What you should do: Exclude the pictures, then copy all remaining records exactly.

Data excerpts
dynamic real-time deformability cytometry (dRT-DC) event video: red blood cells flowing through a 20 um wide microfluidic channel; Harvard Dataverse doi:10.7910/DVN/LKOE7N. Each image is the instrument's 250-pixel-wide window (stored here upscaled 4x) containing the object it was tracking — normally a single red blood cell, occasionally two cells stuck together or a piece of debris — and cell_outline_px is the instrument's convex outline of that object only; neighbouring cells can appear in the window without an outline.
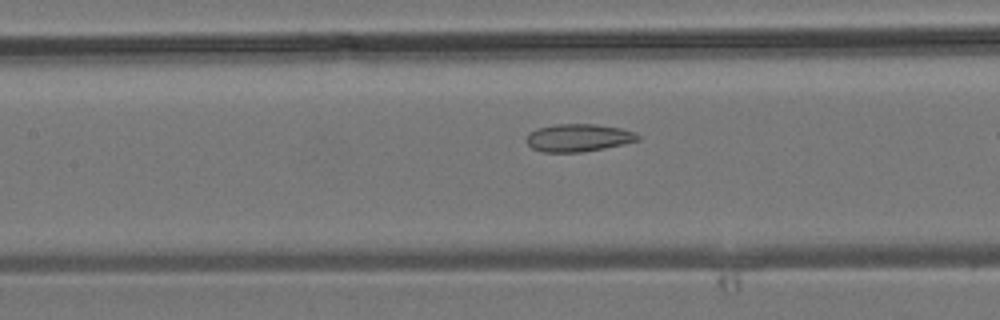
{"species": "common noctule bat (a hibernating species)", "species_latin": "Nyctalus noctula", "temperature_condition": "room temperature", "stored_images_in_passage": 27, "camera_frame_rate_fps": 3000, "um_per_image_px": 0.085, "animal": {"sex": "male", "body_mass_g": 19.2, "forearm_length_mm": 51.8}, "frame": {"image": 1, "passage_image": 12, "time_ms": 3.667, "image_size_px": [1000, 320], "cell_outline_px": [[640, 140], [624, 144], [604, 148], [580, 152], [540, 152], [532, 148], [528, 144], [528, 132], [536, 128], [552, 124], [596, 124], [620, 128], [636, 132], [640, 136]], "centroid_in_image_um": [49.17, 11.7], "position_along_channel_um": 158.2, "area_um2": 18.09}}
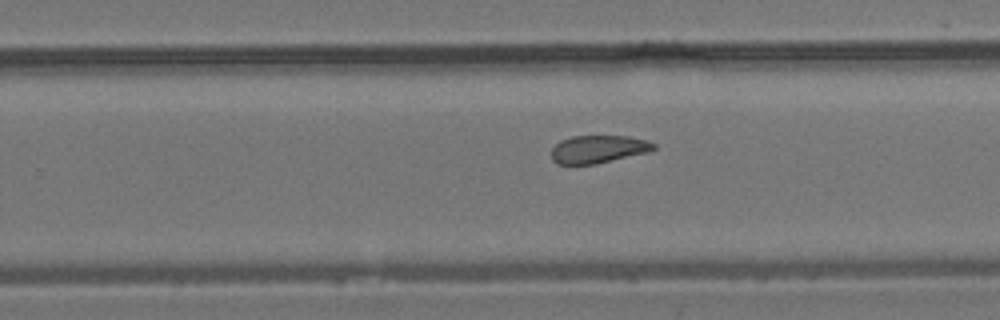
{"frame": {"image": 2, "passage_image": 20, "time_ms": 6.333, "image_size_px": [1000, 320], "cell_outline_px": [[656, 148], [652, 152], [596, 164], [556, 164], [552, 160], [552, 148], [560, 140], [572, 136], [628, 136], [648, 140], [656, 144]], "centroid_in_image_um": [50.9, 12.68], "position_along_channel_um": 278.9, "area_um2": 16.88}}
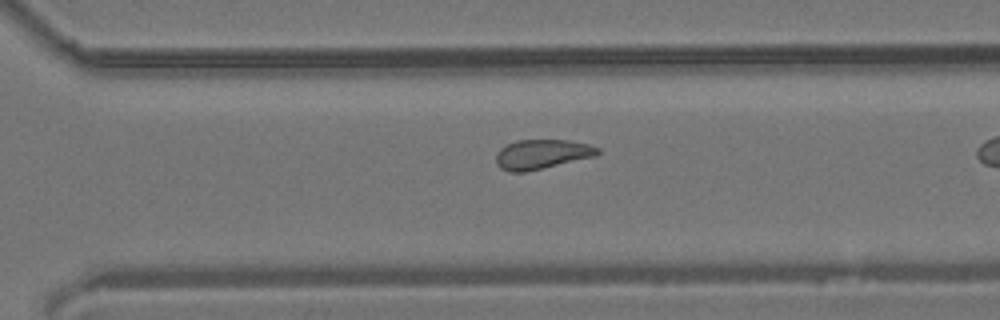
{"frame": {"image": 3, "passage_image": 23, "time_ms": 7.333, "image_size_px": [1000, 320], "cell_outline_px": [[600, 152], [596, 156], [524, 172], [508, 172], [500, 168], [496, 164], [496, 152], [500, 148], [516, 140], [568, 140], [588, 144], [600, 148]], "centroid_in_image_um": [46.04, 13.11], "position_along_channel_um": 324.6, "area_um2": 17.51}}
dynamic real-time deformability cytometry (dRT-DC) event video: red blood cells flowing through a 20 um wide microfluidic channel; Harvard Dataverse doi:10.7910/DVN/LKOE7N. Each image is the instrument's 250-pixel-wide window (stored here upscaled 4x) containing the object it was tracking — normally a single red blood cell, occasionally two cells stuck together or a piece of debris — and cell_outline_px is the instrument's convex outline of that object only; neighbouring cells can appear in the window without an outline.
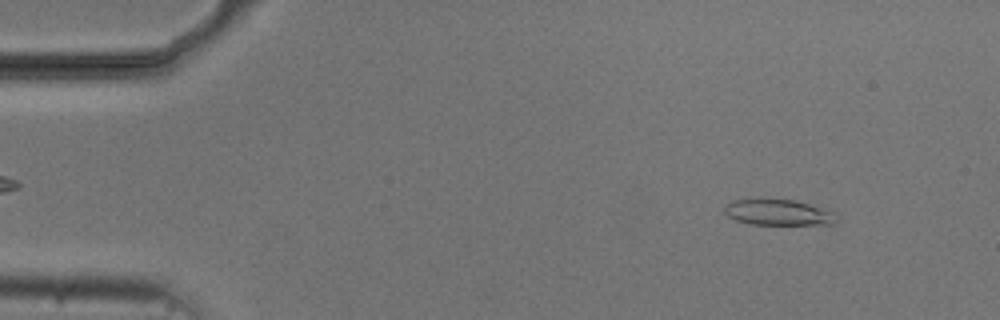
{"species": "common noctule bat (a hibernating species)", "species_latin": "Nyctalus noctula", "temperature_condition": "cold", "stored_images_in_passage": 51, "camera_frame_rate_fps": 3000, "um_per_image_px": 0.085, "animal": {"sex": "male", "body_mass_g": 20.5, "forearm_length_mm": 52.5}, "frame": {"image": 1, "passage_image": 3, "time_ms": 0.667, "image_size_px": [1000, 320], "cell_outline_px": [[836, 224], [748, 224], [736, 220], [728, 216], [724, 212], [724, 208], [728, 204], [736, 200], [796, 200], [832, 212], [836, 216]], "centroid_in_image_um": [66.15, 18.07], "position_along_channel_um": 18.9, "area_um2": 16.36}}
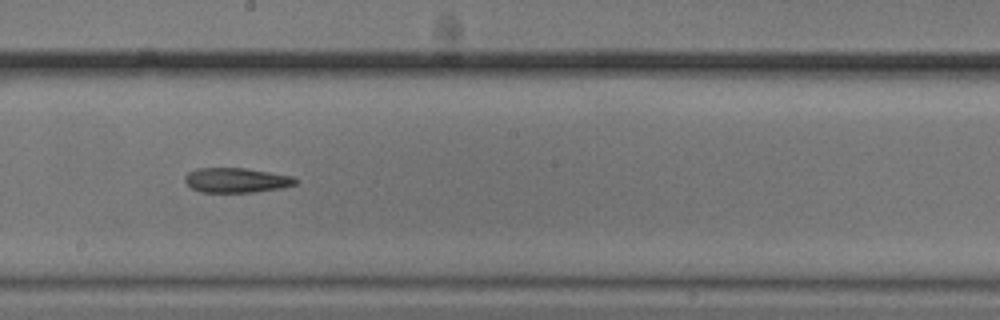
{"frame": {"image": 2, "passage_image": 27, "time_ms": 8.667, "image_size_px": [1000, 320], "cell_outline_px": [[296, 184], [280, 188], [256, 192], [200, 192], [192, 188], [184, 180], [184, 176], [188, 172], [196, 168], [244, 168], [292, 176], [296, 180]], "centroid_in_image_um": [20.05, 15.32], "position_along_channel_um": 228.2, "area_um2": 15.84}}
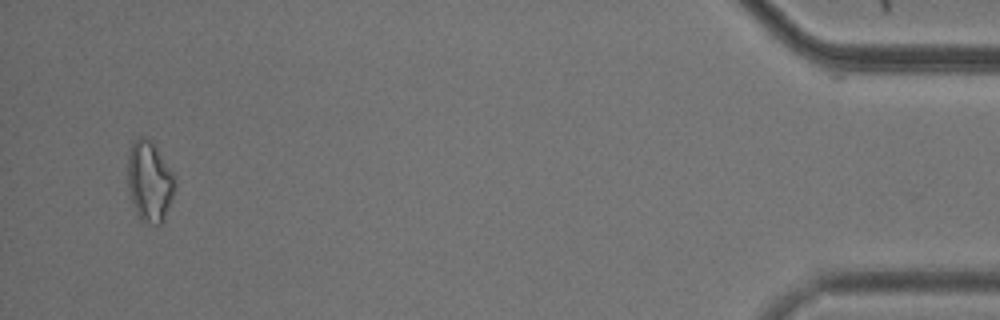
{"frame": {"image": 3, "passage_image": 49, "time_ms": 16.0, "image_size_px": [1000, 320], "cell_outline_px": [[176, 184], [164, 220], [160, 224], [156, 224], [140, 220], [136, 212], [128, 188], [128, 152], [132, 140], [140, 136], [144, 136], [152, 140], [172, 172], [176, 180]], "centroid_in_image_um": [12.7, 15.37], "position_along_channel_um": 422.5, "area_um2": 22.14}}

Exercise answer:
dynamic real-time deformability cytometry (dRT-DC) event video: red blood cells flowing through a 20 um wide microfluidic channel; Harvard Dataverse doi:10.7910/DVN/LKOE7N. Each image is the instrument's 250-pixel-wide window (stored here upscaled 4x) containing the object it was tracking — normally a single red blood cell, occasionally two cells stuck together or a piece of debris — and cell_outline_px is the instrument's convex outline of that object only; neighbouring cells can appear in the window without an outline.
{"species": "common noctule bat (a hibernating species)", "species_latin": "Nyctalus noctula", "temperature_condition": "room temperature", "stored_images_in_passage": 27, "camera_frame_rate_fps": 3000, "um_per_image_px": 0.085, "animal": {"sex": "male", "body_mass_g": 19.2, "forearm_length_mm": 51.8}, "frame": {"image": 1, "passage_image": 12, "time_ms": 3.667, "image_size_px": [1000, 320], "cell_outline_px": [[640, 140], [624, 144], [604, 148], [580, 152], [540, 152], [532, 148], [528, 144], [528, 132], [536, 128], [552, 124], [596, 124], [620, 128], [636, 132], [640, 136]], "centroid_in_image_um": [49.17, 11.7], "position_along_channel_um": 158.2, "area_um2": 18.09}}
{"frame": {"image": 2, "passage_image": 20, "time_ms": 6.333, "image_size_px": [1000, 320], "cell_outline_px": [[656, 148], [652, 152], [596, 164], [556, 164], [552, 160], [552, 148], [560, 140], [572, 136], [628, 136], [648, 140], [656, 144]], "centroid_in_image_um": [50.9, 12.68], "position_along_channel_um": 278.9, "area_um2": 16.88}}
{"frame": {"image": 3, "passage_image": 23, "time_ms": 7.333, "image_size_px": [1000, 320], "cell_outline_px": [[600, 152], [596, 156], [524, 172], [508, 172], [500, 168], [496, 164], [496, 152], [500, 148], [516, 140], [568, 140], [588, 144], [600, 148]], "centroid_in_image_um": [46.04, 13.11], "position_along_channel_um": 324.6, "area_um2": 17.51}}
dynamic real-time deformability cytometry (dRT-DC) event video: red blood cells flowing through a 20 um wide microfluidic channel; Harvard Dataverse doi:10.7910/DVN/LKOE7N. Each image is the instrument's 250-pixel-wide window (stored here upscaled 4x) containing the object it was tracking — normally a single red blood cell, occasionally two cells stuck together or a piece of debris — and cell_outline_px is the instrument's convex outline of that object only; neighbouring cells can appear in the window without an outline.
{"species": "common noctule bat (a hibernating species)", "species_latin": "Nyctalus noctula", "temperature_condition": "cold", "stored_images_in_passage": 51, "camera_frame_rate_fps": 3000, "um_per_image_px": 0.085, "animal": {"sex": "male", "body_mass_g": 20.5, "forearm_length_mm": 52.5}, "frame": {"image": 1, "passage_image": 3, "time_ms": 0.667, "image_size_px": [1000, 320], "cell_outline_px": [[836, 224], [748, 224], [736, 220], [728, 216], [724, 212], [724, 208], [728, 204], [736, 200], [796, 200], [832, 212], [836, 216]], "centroid_in_image_um": [66.15, 18.07], "position_along_channel_um": 18.9, "area_um2": 16.36}}
{"frame": {"image": 2, "passage_image": 27, "time_ms": 8.667, "image_size_px": [1000, 320], "cell_outline_px": [[296, 184], [280, 188], [256, 192], [200, 192], [192, 188], [184, 180], [184, 176], [188, 172], [196, 168], [244, 168], [292, 176], [296, 180]], "centroid_in_image_um": [20.05, 15.32], "position_along_channel_um": 228.2, "area_um2": 15.84}}
{"frame": {"image": 3, "passage_image": 49, "time_ms": 16.0, "image_size_px": [1000, 320], "cell_outline_px": [[176, 184], [164, 220], [160, 224], [156, 224], [140, 220], [136, 212], [128, 188], [128, 152], [132, 140], [140, 136], [144, 136], [152, 140], [172, 172], [176, 180]], "centroid_in_image_um": [12.7, 15.37], "position_along_channel_um": 422.5, "area_um2": 22.14}}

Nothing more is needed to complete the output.